◆ Problem to work on: Examine the records and identify each line that includes the string "온코크로스는". Copy those lines.

[Page-level text extractions]
******

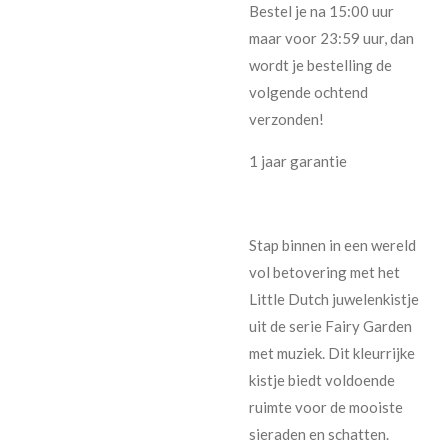
Bestel je na 15:00 uur
maar voor 23:59 uur, dan
wordt je bestelling de
volgende ochtend
verzonden!
1 jaar garantie
Stap binnen in een wereld
vol betovering met het
Little Dutch juwelenkistje
uit de serie Fairy Garden
met muziek. Dit kleurrijke
kistje biedt voldoende
ruimte voor de mooiste
sieraden en schatten.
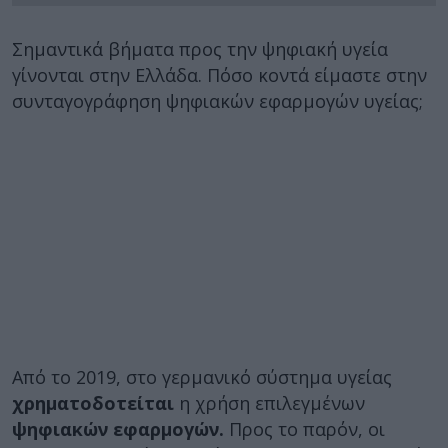
Σημαντικά βήματα προς την ψηφιακή υγεία
γίνονται στην Ελλάδα. Πόσο κοντά είμαστε στην
συνταγογράφηση ψηφιακών εφαρμογών υγείας;
Από το 2019, στο γερμανικό σύστημα υγείας
χρηματοδοτείται
η χρήση επιλεγμένων
ψηφιακών εφαρμογών.
Προς το παρόν, οι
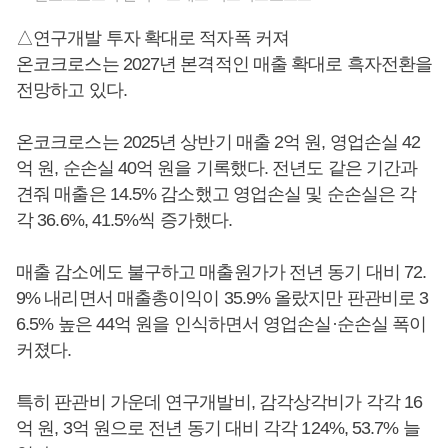
△연구개발 투자 확대로 적자폭 커져
온코크로스는 2027년 본격적인 매출 확대로 흑자전환을
전망하고 있다.
온코크로스는 2025년 상반기 매출 2억 원, 영업손실 42
억 원, 순손실 40억 원을 기록했다. 전년도 같은 기간과
견줘 매출은 14.5% 감소했고 영업손실 및 순손실은 각
각 36.6%, 41.5%씩 증가했다.
매출 감소에도 불구하고 매출원가가 전년 동기 대비 72.
9% 내리면서 매출총이익이 35.9% 올랐지만 판관비로 3
6.5% 높은 44억 원을 인식하면서 영업손실·순손실 폭이
커졌다.
특히 판관비 가운데 연구개발비, 감각상각비가 각각 16
억 원, 3억 원으로 전년 동기 대비 각각 124%, 53.7% 늘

******

◆ Written solution:
온코크로스는 2027년 본격적인 매출 확대로 흑자전환을
온코크로스는 2025년 상반기 매출 2억 원, 영업손실 42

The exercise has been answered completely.